Mais Capitol Ministries ne s’est pas contenté de s’approcher des gouvernements d’une droite altière et conquérante. Le 19 juillet dernier, Drollinger était présent aux commémorations des 40 ans de la révolution sandiniste au Nicaragua, présidées en grande pompe par Daniel Ortega et son épouse, Rosario Murillo alors que le pays traverse une crise politique qui a provoqué la mort de plus de 300 personnes, a conduit plus de 500 manifestants à la prison et des milliers de personnes à l’exile.

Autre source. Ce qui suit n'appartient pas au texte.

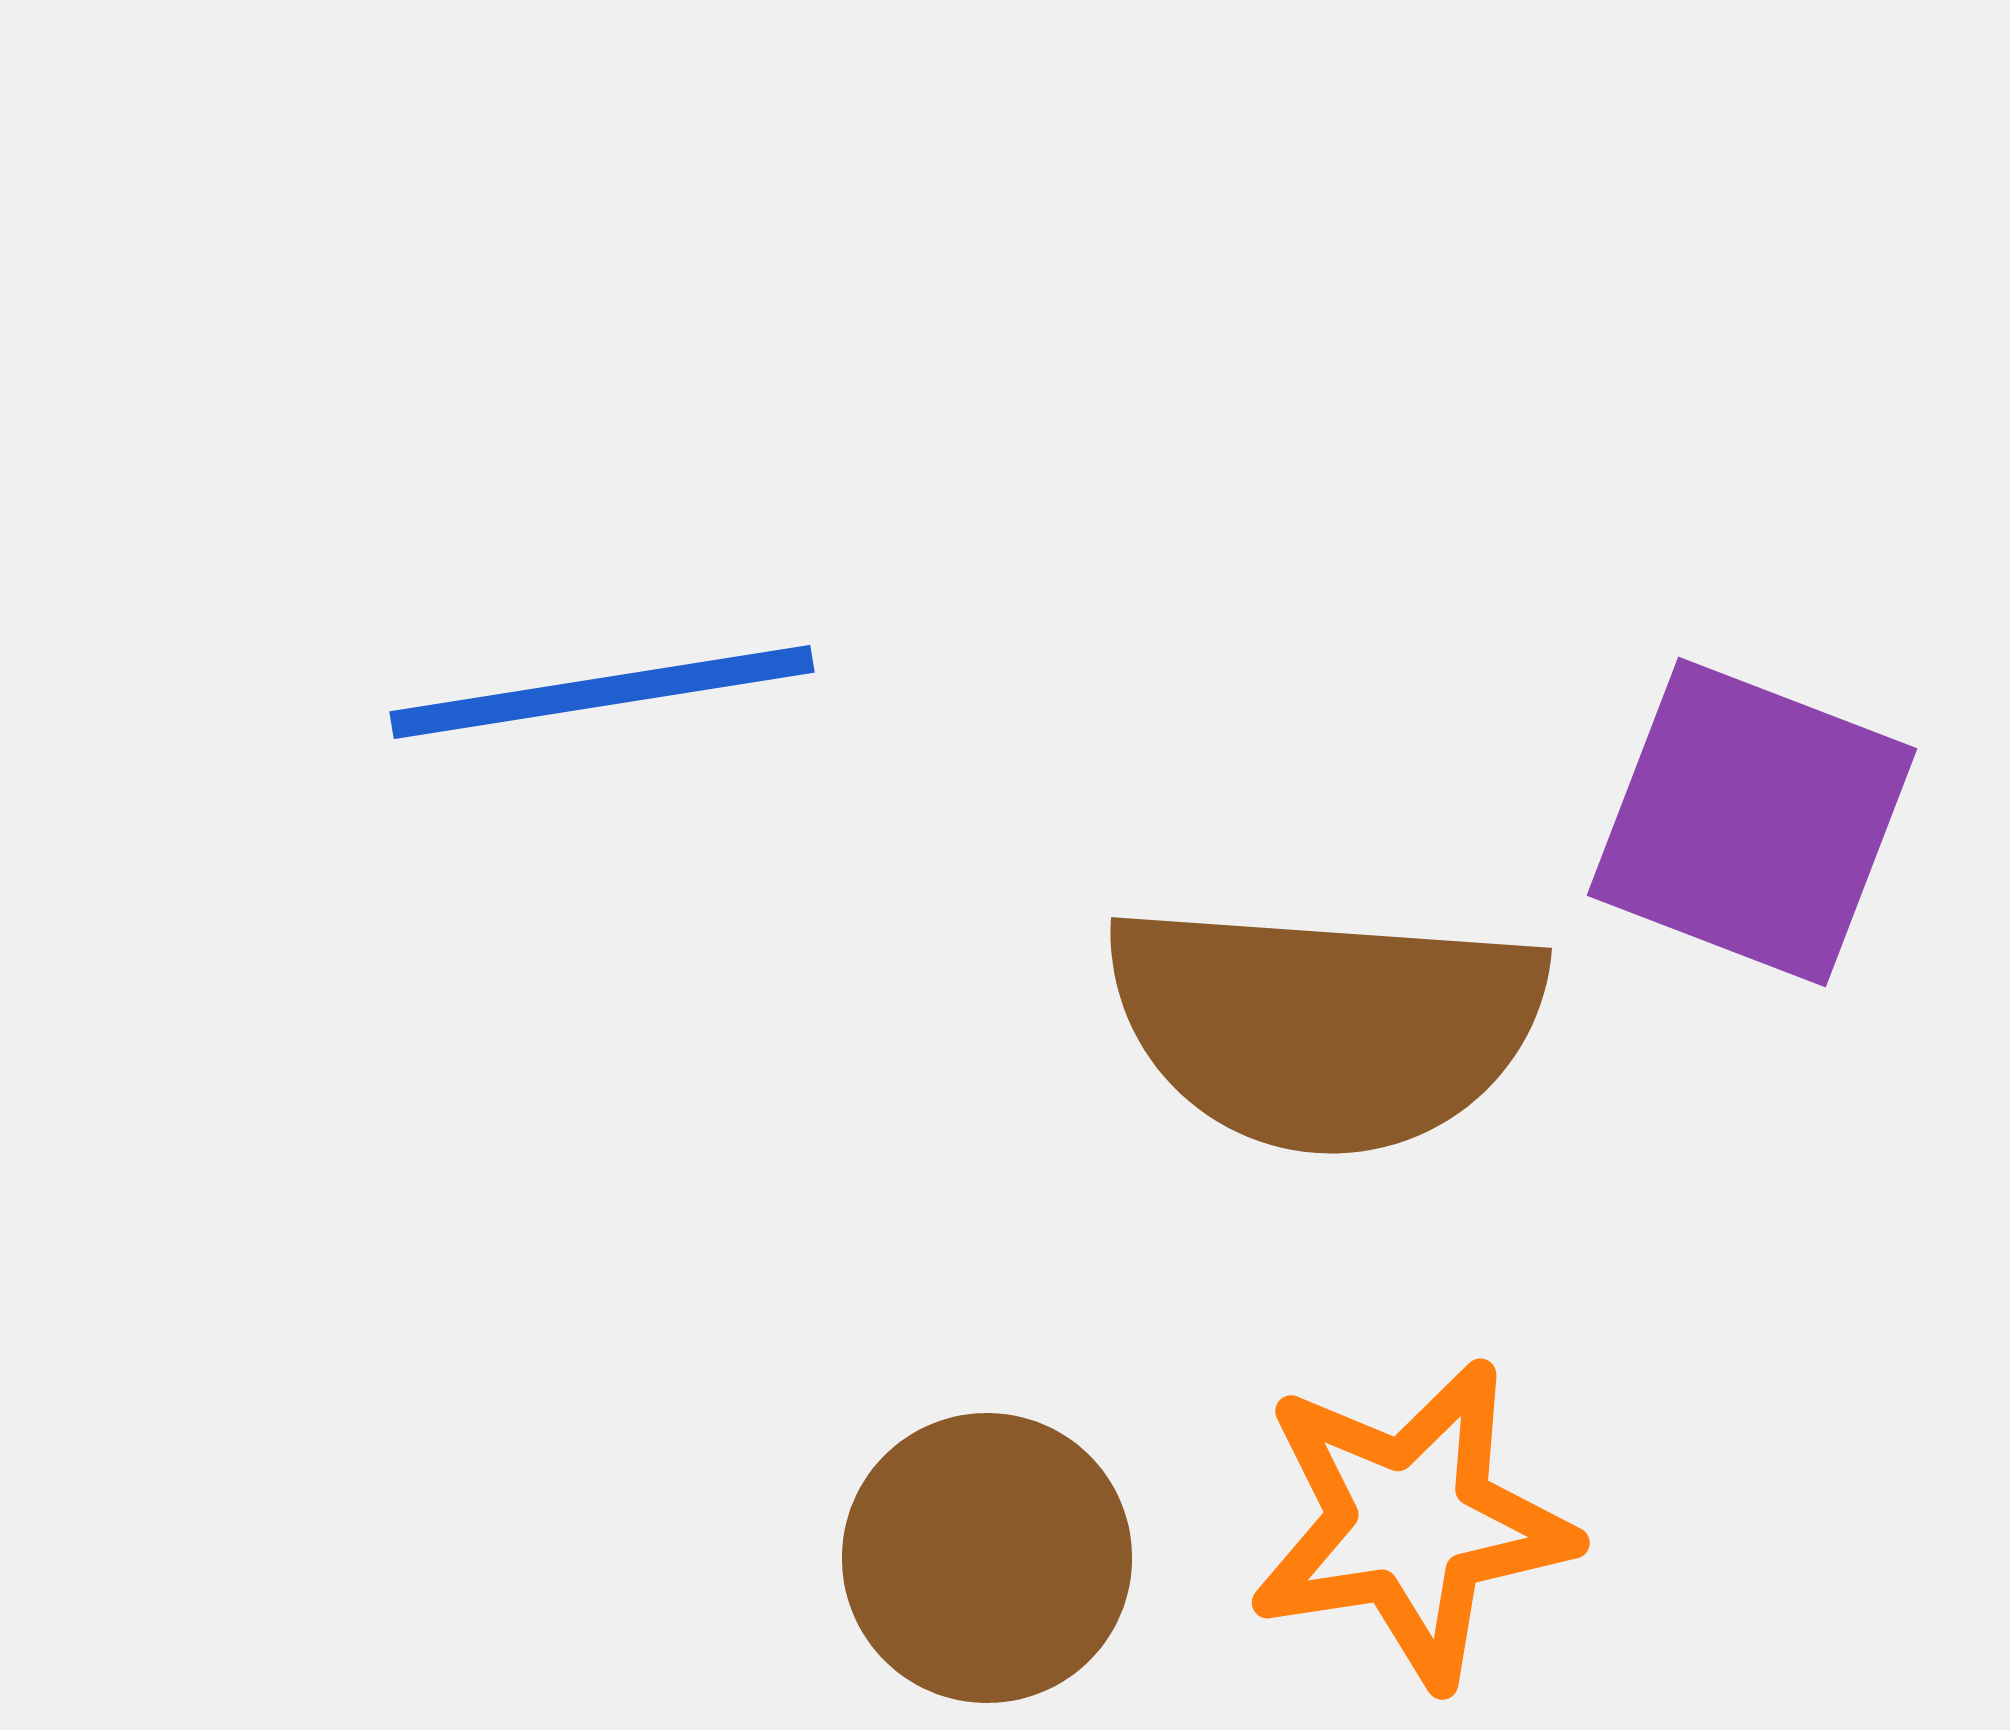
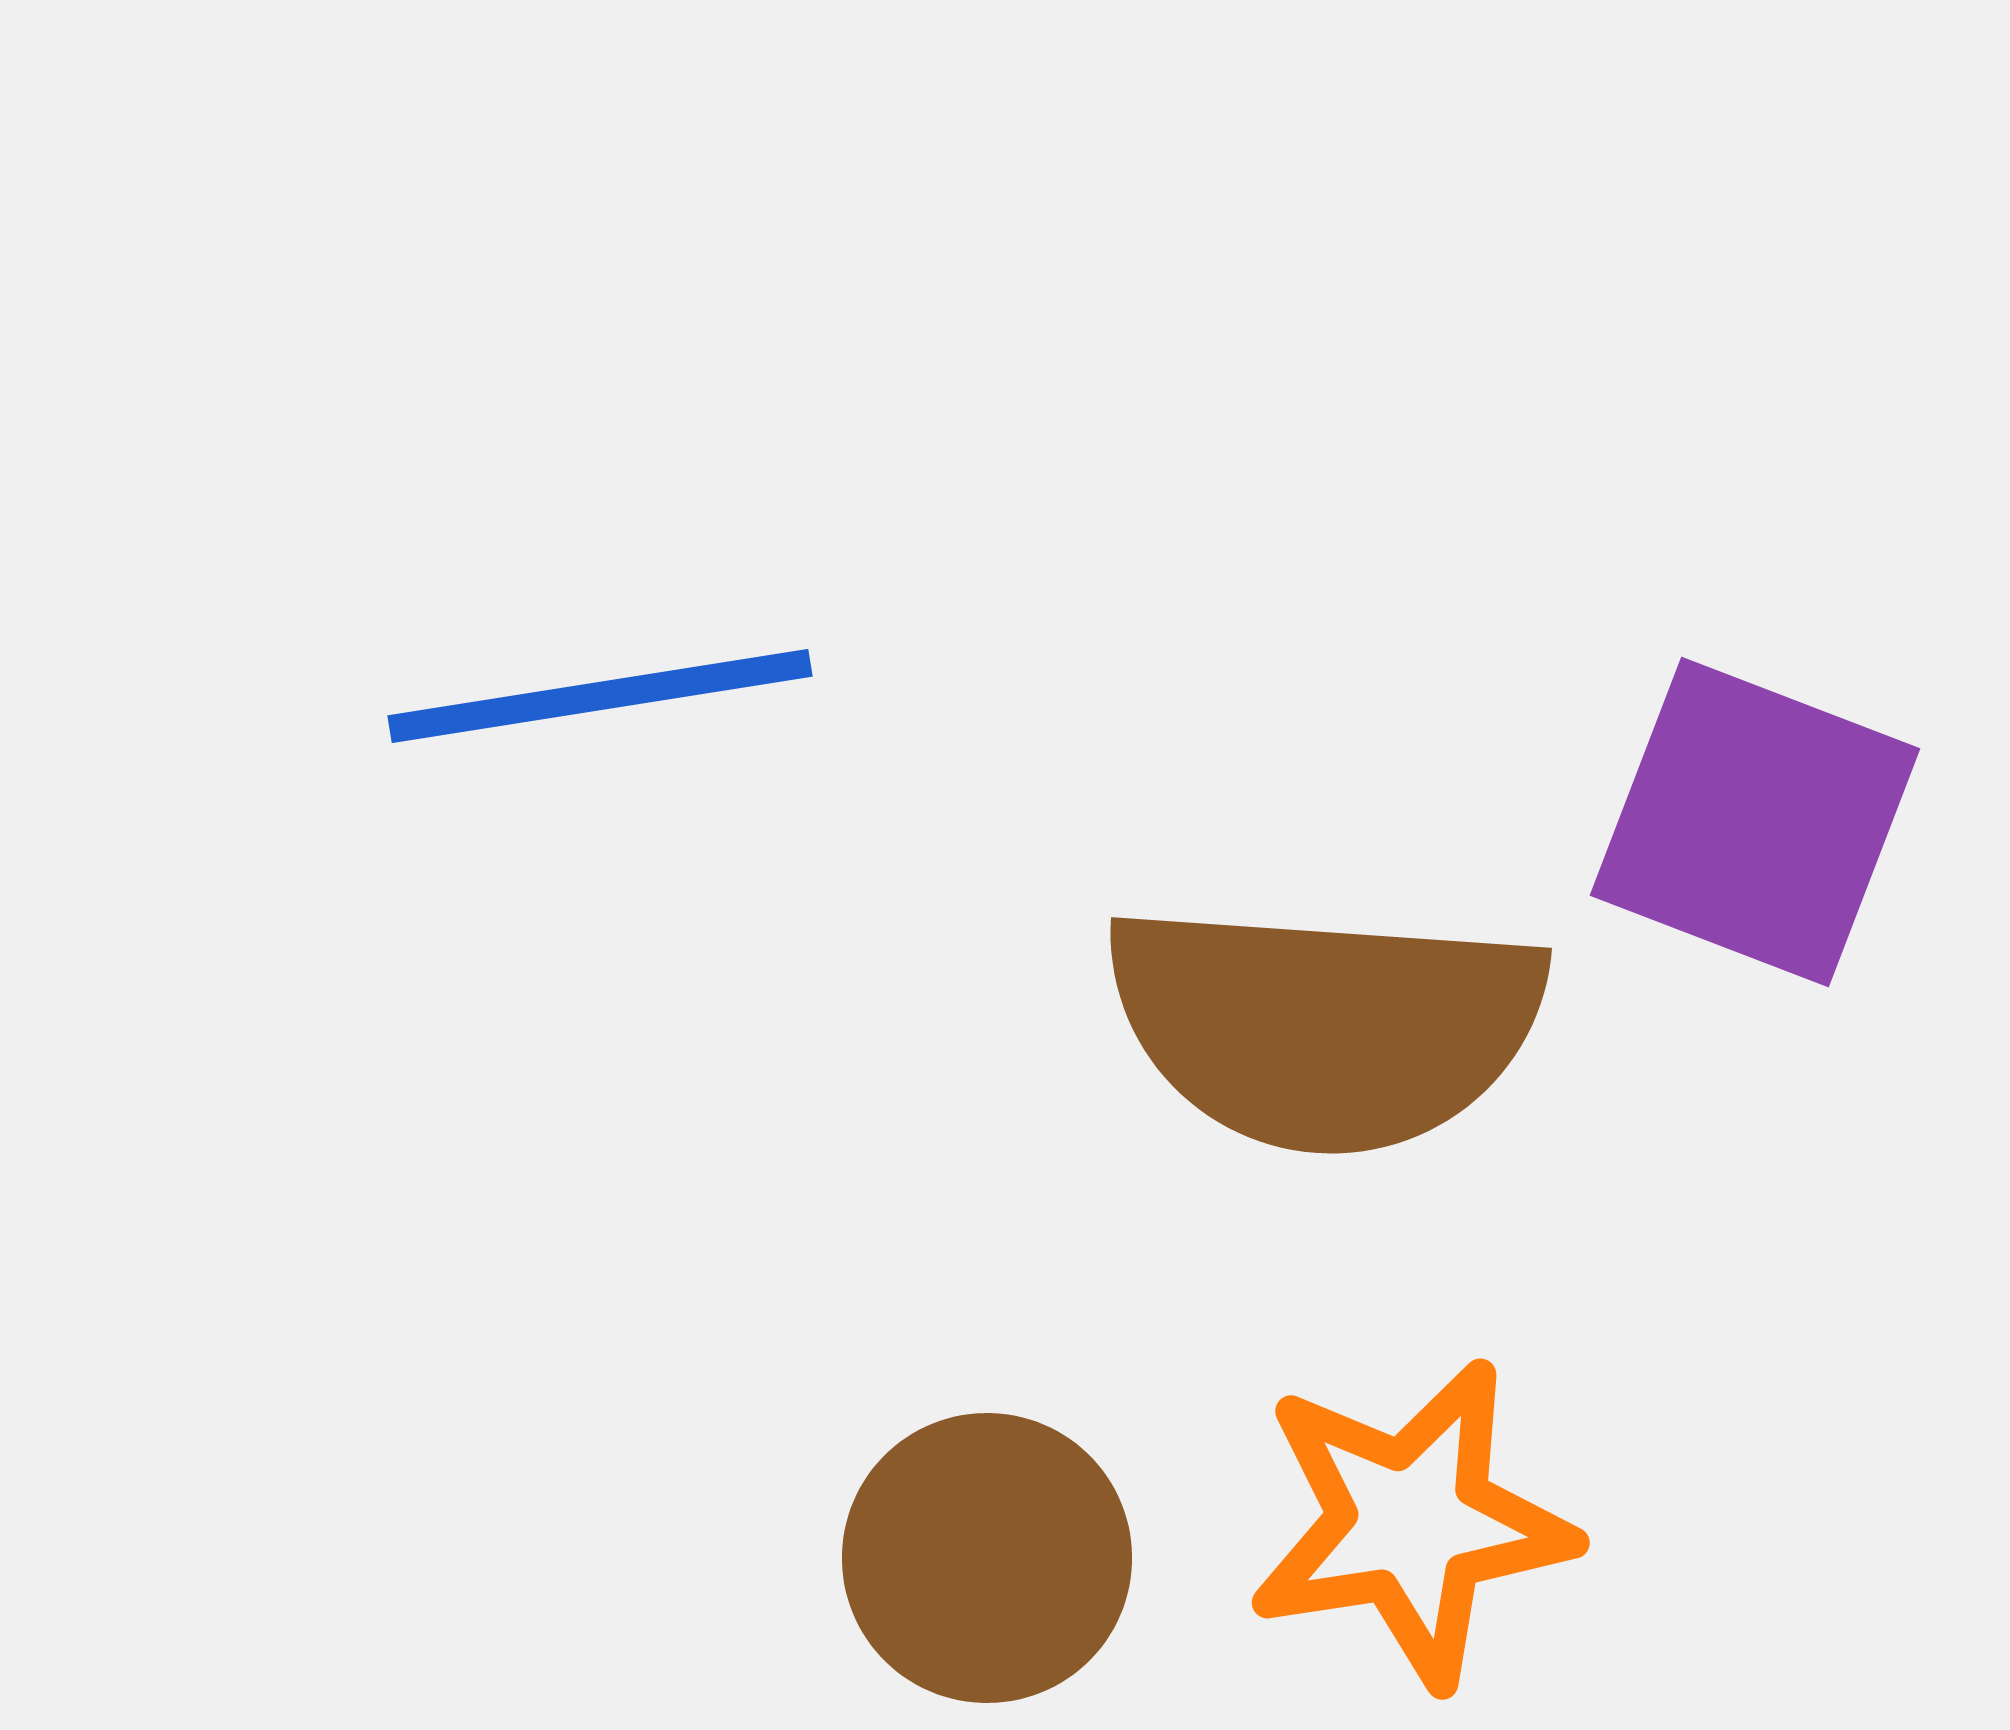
blue line: moved 2 px left, 4 px down
purple square: moved 3 px right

Selon une note transmise à la presse, c’est Ortega lui-même qui a invité Capitol Ministries à ouvrir une représentation dans son pays. Dans sa lettre d’invitation, Ortega a déclaré : "Nous savons que, si les personnes à qui Dieu a confié le destin de la nation, renaissent [dans la foi], nos députés légiféreront en s’appuyant sur les valeurs de la bible". Et c’est ainsi que, devant des milliers de personnes, Drollinger a rappelé les valeurs chrétiennes du pays et a remercié l’opportunité offerte par le gouvernement d’Ortega. "Je prie pour votre nation, je prie pour vous et pour les leaders du gouvernement pour que tous nous puissions faire rayonner les valeurs du Christ tous les jours", dit Drollinger, selon le journal officiel La voz del sandinismo.
La guerre contre l’Église catholique menée par le gouvernement Ortega entre certainement dans cette stratégie politique. Dans une interview à Pública, en juillet 2018, l’écrivain et ancien vice-président du pays, Sergio Ramírez, a indiqué que l’un des points les plus sensibles à une possible réélection en 2021 était justement ceci. "Ortega a également l’Église catholique contre lui. Le gouvernement a commencé à attaquer les églises catholiques comme dans le cas de la fusillade de 15 heures à l’intérieur de l’église de la Divina Misericórdia, à Managua [le 13 juillet, des étudiants réfugiés dans l’église ont été, pendant 15 heures, la cible de tirs de la police]. Il me semble que s’opposer à l’Église catholique dans un pays éminemment catholique comme le nôtre, c’est une cause perdue".
Les études bibliques dans le cabinet présidentiel et au Congrès du Nicaragua seront confiées à Arsenio Herrera, pasteur de la plus grande église évangélique de Managua, la Hosanna Church. Herrera fut le disciple du créateur de la communauté Hosanna, l’américain David Spencer, auquel il attribue l’exploit d’avoir converti plus de 500 âmes par semaine lors des premières années de cette église et que, peu avant sa mort, Ortega et Rosario Murillo lui ont accordé la citoyenneté nicaraguayenne en honneur des services rendus au peuple du Nicaragua.